» **EXERCISE BRIEF**: Please print all of the records that follow with nothing altered.

» **EXTRACTED RECORDS**:
•••••
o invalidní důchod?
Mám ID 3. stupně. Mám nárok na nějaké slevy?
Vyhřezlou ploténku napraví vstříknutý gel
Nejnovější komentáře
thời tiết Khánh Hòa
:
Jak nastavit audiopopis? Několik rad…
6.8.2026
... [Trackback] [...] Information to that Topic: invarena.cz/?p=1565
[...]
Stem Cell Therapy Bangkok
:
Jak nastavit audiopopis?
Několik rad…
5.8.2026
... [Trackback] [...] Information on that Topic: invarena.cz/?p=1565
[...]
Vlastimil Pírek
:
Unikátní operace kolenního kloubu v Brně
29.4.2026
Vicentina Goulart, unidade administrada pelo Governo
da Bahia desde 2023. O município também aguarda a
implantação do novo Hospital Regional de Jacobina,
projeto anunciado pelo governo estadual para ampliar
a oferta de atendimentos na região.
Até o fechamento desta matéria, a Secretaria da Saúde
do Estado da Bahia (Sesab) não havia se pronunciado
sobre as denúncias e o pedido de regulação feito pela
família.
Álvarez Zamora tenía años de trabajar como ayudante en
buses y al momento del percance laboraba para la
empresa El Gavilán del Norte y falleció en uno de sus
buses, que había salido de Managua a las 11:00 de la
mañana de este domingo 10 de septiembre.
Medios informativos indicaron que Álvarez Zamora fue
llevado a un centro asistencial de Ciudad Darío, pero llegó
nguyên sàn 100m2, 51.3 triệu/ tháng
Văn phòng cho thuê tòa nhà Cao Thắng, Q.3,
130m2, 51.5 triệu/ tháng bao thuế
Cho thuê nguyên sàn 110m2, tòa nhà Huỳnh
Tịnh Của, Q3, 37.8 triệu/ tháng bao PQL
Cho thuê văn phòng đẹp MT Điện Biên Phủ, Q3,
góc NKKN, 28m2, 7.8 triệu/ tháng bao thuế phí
•••••
» **RESPONSE FOR THIS EXERCISE**:
o invalidní důchod?
Mám ID 3. stupně. Mám nárok na nějaké slevy?
Vyhřezlou ploténku napraví vstříknutý gel
Nejnovější komentáře
thời tiết Khánh Hòa
:
Jak nastavit audiopopis? Několik rad…
6.8.2026
... [Trackback] [...] Information to that Topic: invarena.cz/?p=1565
[...]
Stem Cell Therapy Bangkok
:
Jak nastavit audiopopis?
Několik rad…
5.8.2026
... [Trackback] [...] Information on that Topic: invarena.cz/?p=1565
[...]
Vlastimil Pírek
:
Unikátní operace kolenního kloubu v Brně
29.4.2026
Vicentina Goulart, unidade administrada pelo Governo
da Bahia desde 2023. O município também aguarda a
implantação do novo Hospital Regional de Jacobina,
projeto anunciado pelo governo estadual para ampliar
a oferta de atendimentos na região.
Até o fechamento desta matéria, a Secretaria da Saúde
do Estado da Bahia (Sesab) não havia se pronunciado
sobre as denúncias e o pedido de regulação feito pela
família.
Álvarez Zamora tenía años de trabajar como ayudante en
buses y al momento del percance laboraba para la
empresa El Gavilán del Norte y falleció en uno de sus
buses, que había salido de Managua a las 11:00 de la
mañana de este domingo 10 de septiembre.
Medios informativos indicaron que Álvarez Zamora fue
llevado a un centro asistencial de Ciudad Darío, pero llegó
nguyên sàn 100m2, 51.3 triệu/ tháng
Văn phòng cho thuê tòa nhà Cao Thắng, Q.3,
130m2, 51.5 triệu/ tháng bao thuế
Cho thuê nguyên sàn 110m2, tòa nhà Huỳnh
Tịnh Của, Q3, 37.8 triệu/ tháng bao PQL
Cho thuê văn phòng đẹp MT Điện Biên Phủ, Q3,
góc NKKN, 28m2, 7.8 triệu/ tháng bao thuế phí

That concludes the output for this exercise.